§ EXERCISE INPUTS
----------
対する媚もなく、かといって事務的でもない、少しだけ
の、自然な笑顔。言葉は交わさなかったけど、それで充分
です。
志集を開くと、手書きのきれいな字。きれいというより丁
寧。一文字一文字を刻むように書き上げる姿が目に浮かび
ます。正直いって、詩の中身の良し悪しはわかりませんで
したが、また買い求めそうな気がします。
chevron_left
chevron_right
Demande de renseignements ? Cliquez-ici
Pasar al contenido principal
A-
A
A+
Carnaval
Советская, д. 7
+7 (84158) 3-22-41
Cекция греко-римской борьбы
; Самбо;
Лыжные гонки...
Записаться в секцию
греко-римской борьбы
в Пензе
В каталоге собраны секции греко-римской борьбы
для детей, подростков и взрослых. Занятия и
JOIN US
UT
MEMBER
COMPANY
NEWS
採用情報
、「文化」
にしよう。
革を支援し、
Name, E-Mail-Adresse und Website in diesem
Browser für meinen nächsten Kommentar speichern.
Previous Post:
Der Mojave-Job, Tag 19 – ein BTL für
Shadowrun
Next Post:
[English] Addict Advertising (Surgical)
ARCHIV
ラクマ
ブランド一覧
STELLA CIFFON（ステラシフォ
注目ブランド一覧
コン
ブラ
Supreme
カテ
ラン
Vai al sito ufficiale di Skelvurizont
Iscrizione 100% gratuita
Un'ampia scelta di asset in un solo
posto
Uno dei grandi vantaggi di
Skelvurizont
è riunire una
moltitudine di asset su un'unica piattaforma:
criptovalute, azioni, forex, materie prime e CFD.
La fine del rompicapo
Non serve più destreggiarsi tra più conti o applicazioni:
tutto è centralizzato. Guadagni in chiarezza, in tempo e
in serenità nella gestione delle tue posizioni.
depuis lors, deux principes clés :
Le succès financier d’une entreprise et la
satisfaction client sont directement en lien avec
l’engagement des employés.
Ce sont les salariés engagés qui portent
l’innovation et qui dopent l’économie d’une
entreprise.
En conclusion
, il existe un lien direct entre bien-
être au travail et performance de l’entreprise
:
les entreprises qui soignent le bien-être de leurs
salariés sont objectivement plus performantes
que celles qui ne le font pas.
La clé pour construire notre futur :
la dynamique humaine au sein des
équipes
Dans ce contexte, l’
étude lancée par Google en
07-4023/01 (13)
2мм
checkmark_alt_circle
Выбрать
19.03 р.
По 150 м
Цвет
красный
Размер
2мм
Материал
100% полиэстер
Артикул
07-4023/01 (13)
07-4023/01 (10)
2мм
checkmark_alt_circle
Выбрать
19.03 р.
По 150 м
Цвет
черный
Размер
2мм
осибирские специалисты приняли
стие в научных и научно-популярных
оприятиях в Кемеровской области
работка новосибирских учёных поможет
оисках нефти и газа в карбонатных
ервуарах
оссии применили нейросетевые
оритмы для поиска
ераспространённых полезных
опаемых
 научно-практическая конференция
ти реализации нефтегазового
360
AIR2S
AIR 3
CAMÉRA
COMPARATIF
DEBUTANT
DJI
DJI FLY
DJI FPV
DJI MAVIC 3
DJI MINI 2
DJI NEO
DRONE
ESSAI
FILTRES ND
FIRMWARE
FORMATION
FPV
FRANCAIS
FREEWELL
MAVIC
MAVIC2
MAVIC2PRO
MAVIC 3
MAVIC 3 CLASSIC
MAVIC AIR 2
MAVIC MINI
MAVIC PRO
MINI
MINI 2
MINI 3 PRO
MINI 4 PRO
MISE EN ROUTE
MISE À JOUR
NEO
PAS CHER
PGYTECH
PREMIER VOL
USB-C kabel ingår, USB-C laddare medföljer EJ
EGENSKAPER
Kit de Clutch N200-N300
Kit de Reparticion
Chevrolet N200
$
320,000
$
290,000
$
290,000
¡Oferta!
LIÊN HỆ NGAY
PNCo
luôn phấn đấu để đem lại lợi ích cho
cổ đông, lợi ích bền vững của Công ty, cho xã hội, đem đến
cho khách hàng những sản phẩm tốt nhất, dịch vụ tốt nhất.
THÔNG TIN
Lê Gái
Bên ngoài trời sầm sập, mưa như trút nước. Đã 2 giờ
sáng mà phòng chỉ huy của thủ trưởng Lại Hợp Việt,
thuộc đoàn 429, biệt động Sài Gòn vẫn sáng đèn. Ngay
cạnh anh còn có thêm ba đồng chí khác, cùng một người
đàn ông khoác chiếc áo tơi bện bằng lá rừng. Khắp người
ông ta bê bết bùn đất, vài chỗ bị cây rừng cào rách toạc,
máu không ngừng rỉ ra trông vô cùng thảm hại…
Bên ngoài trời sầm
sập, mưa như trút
----------
Transcribe the entries above so that nothing in them differs from the original.

対する媚もなく、かといって事務的でもない、少しだけ
の、自然な笑顔。言葉は交わさなかったけど、それで充分
です。
志集を開くと、手書きのきれいな字。きれいというより丁
寧。一文字一文字を刻むように書き上げる姿が目に浮かび
ます。正直いって、詩の中身の良し悪しはわかりませんで
したが、また買い求めそうな気がします。
chevron_left
chevron_right
Demande de renseignements ? Cliquez-ici
Pasar al contenido principal
A-
A
A+
Carnaval
Советская, д. 7
+7 (84158) 3-22-41
Cекция греко-римской борьбы
; Самбо;
Лыжные гонки...
Записаться в секцию
греко-римской борьбы
в Пензе
В каталоге собраны секции греко-римской борьбы
для детей, подростков и взрослых. Занятия и
JOIN US
UT
MEMBER
COMPANY
NEWS
採用情報
、「文化」
にしよう。
革を支援し、
Name, E-Mail-Adresse und Website in diesem
Browser für meinen nächsten Kommentar speichern.
Previous Post:
Der Mojave-Job, Tag 19 – ein BTL für
Shadowrun
Next Post:
[English] Addict Advertising (Surgical)
ARCHIV
ラクマ
ブランド一覧
STELLA CIFFON（ステラシフォ
注目ブランド一覧
コン
ブラ
Supreme
カテ
ラン
Vai al sito ufficiale di Skelvurizont
Iscrizione 100% gratuita
Un'ampia scelta di asset in un solo
posto
Uno dei grandi vantaggi di
Skelvurizont
è riunire una
moltitudine di asset su un'unica piattaforma:
criptovalute, azioni, forex, materie prime e CFD.
La fine del rompicapo
Non serve più destreggiarsi tra più conti o applicazioni:
tutto è centralizzato. Guadagni in chiarezza, in tempo e
in serenità nella gestione delle tue posizioni.
depuis lors, deux principes clés :
Le succès financier d’une entreprise et la
satisfaction client sont directement en lien avec
l’engagement des employés.
Ce sont les salariés engagés qui portent
l’innovation et qui dopent l’économie d’une
entreprise.
En conclusion
, il existe un lien direct entre bien-
être au travail et performance de l’entreprise
:
les entreprises qui soignent le bien-être de leurs
salariés sont objectivement plus performantes
que celles qui ne le font pas.
La clé pour construire notre futur :
la dynamique humaine au sein des
équipes
Dans ce contexte, l’
étude lancée par Google en
07-4023/01 (13)
2мм
checkmark_alt_circle
Выбрать
19.03 р.
По 150 м
Цвет
красный
Размер
2мм
Материал
100% полиэстер
Артикул
07-4023/01 (13)
07-4023/01 (10)
2мм
checkmark_alt_circle
Выбрать
19.03 р.
По 150 м
Цвет
черный
Размер
2мм
осибирские специалисты приняли
стие в научных и научно-популярных
оприятиях в Кемеровской области
работка новосибирских учёных поможет
оисках нефти и газа в карбонатных
ервуарах
оссии применили нейросетевые
оритмы для поиска
ераспространённых полезных
опаемых
 научно-практическая конференция
ти реализации нефтегазового
360
AIR2S
AIR 3
CAMÉRA
COMPARATIF
DEBUTANT
DJI
DJI FLY
DJI FPV
DJI MAVIC 3
DJI MINI 2
DJI NEO
DRONE
ESSAI
FILTRES ND
FIRMWARE
FORMATION
FPV
FRANCAIS
FREEWELL
MAVIC
MAVIC2
MAVIC2PRO
MAVIC 3
MAVIC 3 CLASSIC
MAVIC AIR 2
MAVIC MINI
MAVIC PRO
MINI
MINI 2
MINI 3 PRO
MINI 4 PRO
MISE EN ROUTE
MISE À JOUR
NEO
PAS CHER
PGYTECH
PREMIER VOL
USB-C kabel ingår, USB-C laddare medföljer EJ
EGENSKAPER
Kit de Clutch N200-N300
Kit de Reparticion
Chevrolet N200
$
320,000
$
290,000
$
290,000
¡Oferta!
LIÊN HỆ NGAY
PNCo
luôn phấn đấu để đem lại lợi ích cho
cổ đông, lợi ích bền vững của Công ty, cho xã hội, đem đến
cho khách hàng những sản phẩm tốt nhất, dịch vụ tốt nhất.
THÔNG TIN
Lê Gái
Bên ngoài trời sầm sập, mưa như trút nước. Đã 2 giờ
sáng mà phòng chỉ huy của thủ trưởng Lại Hợp Việt,
thuộc đoàn 429, biệt động Sài Gòn vẫn sáng đèn. Ngay
cạnh anh còn có thêm ba đồng chí khác, cùng một người
đàn ông khoác chiếc áo tơi bện bằng lá rừng. Khắp người
ông ta bê bết bùn đất, vài chỗ bị cây rừng cào rách toạc,
máu không ngừng rỉ ra trông vô cùng thảm hại…
Bên ngoài trời sầm
sập, mưa như trút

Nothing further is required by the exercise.